25 things to tell friends over Christmas beer – By @rubyq

By Ruby Quince


25 things to tell friends over Christmas beer


It’s Christmas time, which means meeting up with old colleagues and summing up the year. Having stepped out of industry and gone back to school as a mature student, my story is quite a bit different to my peers. I get a lot of questions about the experience, most of which fall into two camps: “what’s it like?” and “what have you learnt?”.


  1. Get over yourself
  2. Selling is the most important thing in the world
  3. ‘Simple’ is the most important thing in the world
  4. About 15 other things the mentors have said we should do are the most important thing in the world. Somebody is wrong
  5. Working on briefs without clients, hard boundaries, career-threatening deadlines is an utter luxury that’s easy to forget. I have to keep reminding myself of that
  6. It’s more like school than work. For many it’s an extension of the education system, an extra year post-uni, so it’s not that strange that people aren’t always treated as adults. Adult isn’t really the vibe
  7. Partnering is a seriously emotional business.

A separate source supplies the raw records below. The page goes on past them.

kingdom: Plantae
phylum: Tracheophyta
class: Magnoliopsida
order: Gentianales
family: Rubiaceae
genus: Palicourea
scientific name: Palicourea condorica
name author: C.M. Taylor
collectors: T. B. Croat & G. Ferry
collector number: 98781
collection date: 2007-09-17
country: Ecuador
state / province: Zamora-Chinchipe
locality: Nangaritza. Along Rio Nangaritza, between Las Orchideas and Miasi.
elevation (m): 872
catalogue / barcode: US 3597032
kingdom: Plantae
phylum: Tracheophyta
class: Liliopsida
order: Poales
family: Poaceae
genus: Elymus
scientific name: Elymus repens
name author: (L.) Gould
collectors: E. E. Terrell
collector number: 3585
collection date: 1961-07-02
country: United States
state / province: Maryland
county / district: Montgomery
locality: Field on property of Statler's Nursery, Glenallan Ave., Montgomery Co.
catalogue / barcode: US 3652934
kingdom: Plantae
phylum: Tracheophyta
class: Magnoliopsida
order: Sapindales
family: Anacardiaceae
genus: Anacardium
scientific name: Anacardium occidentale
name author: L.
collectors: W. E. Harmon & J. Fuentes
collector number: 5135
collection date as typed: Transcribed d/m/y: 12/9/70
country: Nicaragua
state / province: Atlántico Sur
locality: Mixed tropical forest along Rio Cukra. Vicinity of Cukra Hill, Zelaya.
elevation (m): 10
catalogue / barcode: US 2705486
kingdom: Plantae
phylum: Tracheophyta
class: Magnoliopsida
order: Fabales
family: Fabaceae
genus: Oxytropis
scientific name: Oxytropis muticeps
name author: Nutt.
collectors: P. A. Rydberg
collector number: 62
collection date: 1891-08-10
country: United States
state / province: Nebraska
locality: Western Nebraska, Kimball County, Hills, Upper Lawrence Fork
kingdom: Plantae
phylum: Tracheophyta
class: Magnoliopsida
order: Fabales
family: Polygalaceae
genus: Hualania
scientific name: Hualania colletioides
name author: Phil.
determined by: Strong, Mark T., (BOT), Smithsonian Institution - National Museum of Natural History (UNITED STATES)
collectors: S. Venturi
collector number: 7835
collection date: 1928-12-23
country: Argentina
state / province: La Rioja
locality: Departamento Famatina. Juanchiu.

It’s complicated and I have a horrible feeling that it could become toxic
  8. A lot of people think that ‘having fun’ is the crucial component of partnering. Some think it’s solely about the work or similar ambition and work ethic. It’s probably a mixture of all of these and a bunch of other things
  9. There is a method to the madness
  10. The madness is infectious
  11. People want to shag each other. Sometimes they do
  12. You learn as much about yourself as you do about advertising
  13. A lot of people don’t know what tidy is, some don’t really know what clean is
  14. You don’t need to do anything to stand out. It’s full of lunatics in their own special way and even the quiet ones fizz with personality. You absolutely couldn’t pull off a character for long, it’s obvious
  15. Creatives are incredibly narcissistic. Everything is about them
  16. Every single person in the room has the potential to have the best idea; nobody consistently does
  17. The school really cares about everyone – even if it’s mainly because they share your success and bank on it. That’s strangely satisfying
  18. The mentors are generally a bit weird, clearly talented, sometimes a pain in the ass, virtually always contradictory. Working out how to harness their talent is one of the most powerful things we learn
  19. SCA is not the real world: you need to work out what’s real and what’s make-believe for yourself
  20. Marc can’t give you a job, and it’s unlikely that any of the main mentors can or would
  21. Being ‘creative’ is a very far cry from being ‘a creative’, and I’ll refer you back to #1
  22. You find yourself learning so many little things through necessity that are incredibly useful – better use of photoshop, premier, the whole Adobe suite in fact, including After Effects, which is a joy. My writing still sucks but I’m sure it’s getting better
  23. Art directors realise they’re copywriters, and visa versa, some realise they’re both/ neither, but it’s not such a bad thing as long as the idea is sold and the job is done
  24. Writing your SCA blog posts always seems to come at the worst time, which is a sign of bad time management. But still a pain in the ass. (six minutes to go until deadline)
  25. Everyone knew about copy and art from the get-go. Few realised that strategy is probably the most important thing we’re taught, and everything falls out of that


As I reach into my bank account to take another big chunk of money out to give to the school, my brain jumped to taking stock of what I have got for my money, and how  good a deal in getting in this next commercial exchange. For many of my peers at the Xmas beer meet-ups it’s often a case of moaning about the year. I paid for this, so I can’t really grumble.